Десятилетия спустя, когда американский миссионер Джон Мотт попросил Ганди описать свой самый созидательный опыт, тот рассказал об инциденте в южноафриканском поезде. Момент принятия твердого решения он и приравнял к созиданию. Некоторые биографы отмечают, что Ганди совершенно не интересовался искусством. Лишь изредка он мог почитать роман, отправиться в театр или на выставку картин. У него не было ни зоркого глаза Торо, ни чуткого музыкального слуха Шопенгауэра. В Лондоне он учился танцам, но вскоре обнаружил полное отсутствие чувства ритма.
Но ошибкой было бы предполагать, что в нем напрочь отсутствовала творческая искра. Она была. Просто проявляла себя необычно. Кистью Ганди была его решительность, холстом — людские сердца. «Подлинная красота, — говорил он, — это творить добро вопреки злу». Любое насилие — следствие недостатка воображения. Для ненасилия нужно творчество.

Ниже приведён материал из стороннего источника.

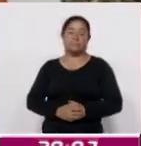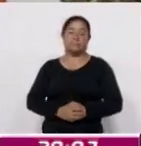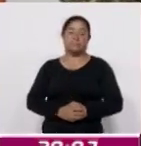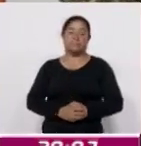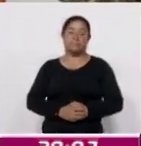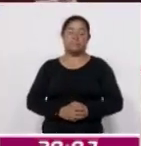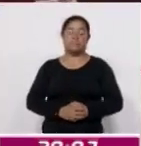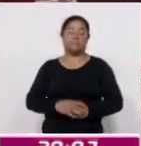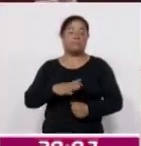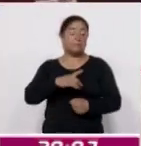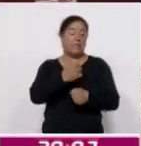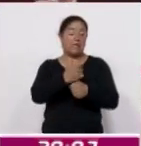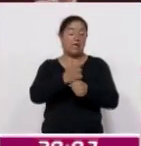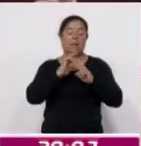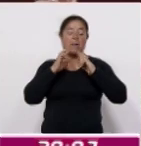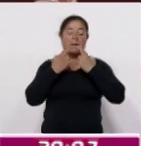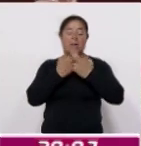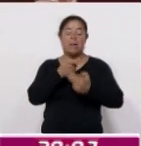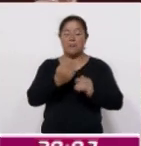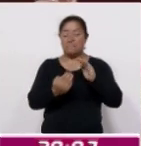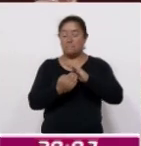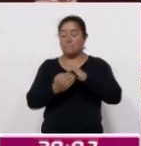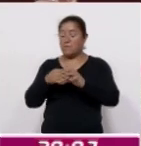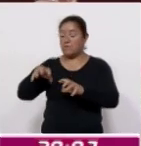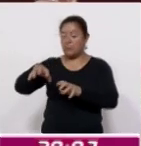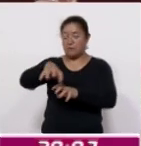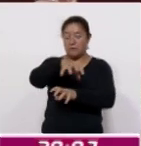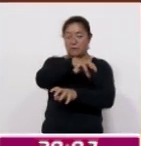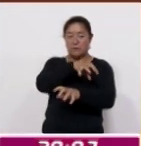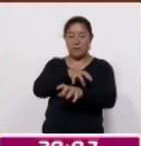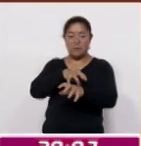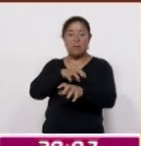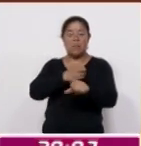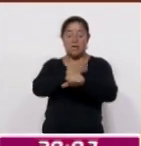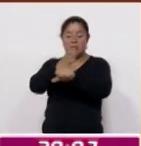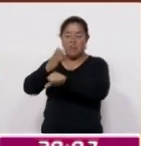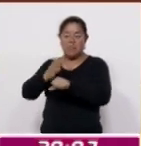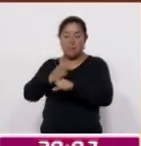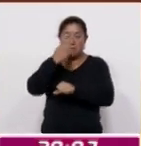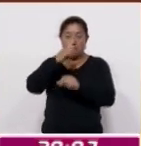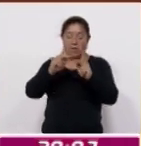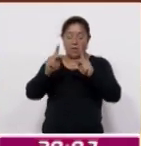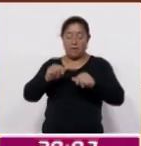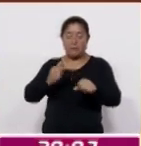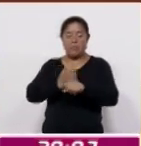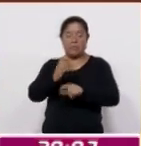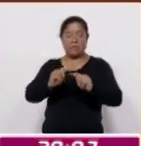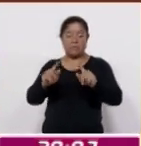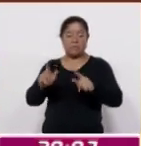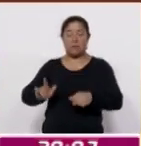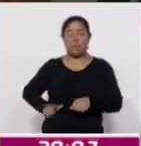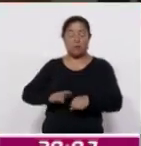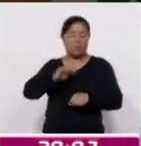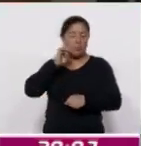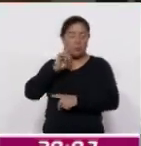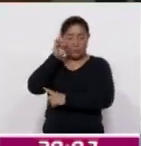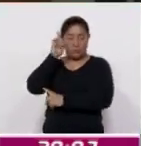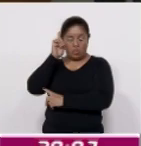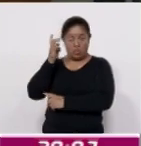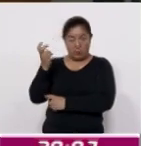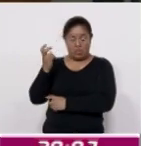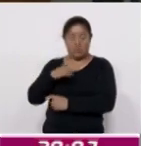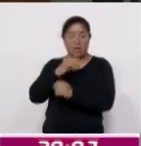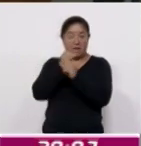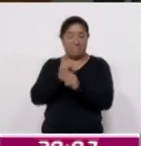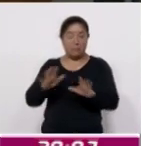Durante la séptima reunión de la Mesa Interregional para la Construcción de Paz en el Estado de Tlaxcala, la gobernadora Lorena Cuellar Cisneros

И Ганди всегда искал новые, неиспробованные способы борьбы.
* * *
Выйдя со станции метро, мы сразу же теряемся. Кайлаш спрашивает у парня-рикши, куда нам идти, но получает довольно неопределенный ответ. Еще через десяток метров мы встречаем полицейского. Он в маске — настоящей, с фильтрами. На моей фильтров нет. Я подсчитываю ущерб, нанесенный моим легким, а Кайлаш в это время спрашивает дорогу у полицейского.